Assume we had a User
class which should hold references for all different kinds of request, let's say at the moment we only have 2 :RequestA
and RequestB
, both inherit from the base class Request
.
Now we are told to create a class representing the new kind of request in our business. We then create a RequestC
class that inherits from Request
as well (and this cycle can goes on and on).

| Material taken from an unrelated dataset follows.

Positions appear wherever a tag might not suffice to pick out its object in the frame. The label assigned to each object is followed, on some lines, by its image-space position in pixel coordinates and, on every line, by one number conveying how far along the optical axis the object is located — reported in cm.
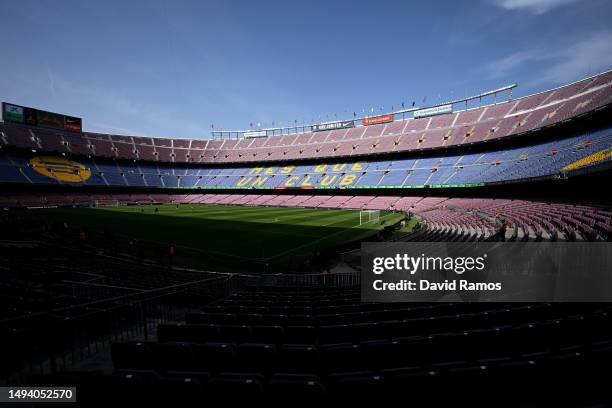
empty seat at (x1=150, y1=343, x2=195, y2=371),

How should we design the relationship between User
and the different kinds of Request
s that our system has?
If we directly couple them (please ignore the poor encapsulation):
public class User
{
public RequestA RequestA;
public RequestB RequestB;
public RequestC RequestC;
// Foo calls methods from RequestA and RequestB
public void Foo();
// Boo calls methods from RequestC
public void Boo();
}
Then, to my understanding, we are forever violating the open/close principle as we will be always modifying our User
class when new kinds of Request
are created.
Another solution I can think of is to create a collection of Request
to hold all the requests there, and make downcasts to RequestA
and RequestB
inside our Foo
method and to RequestC
inside Boo
and follow this in possible new methods and/or new request classes (assuming the downcast is valid, of course).
I have the feeling that the second approach is not correct either and that there could be a proper way to design such relationship.
That being said, how should we design this relationship (between users and the different types of requests) and keep following all the principles of clean code accepted in the community?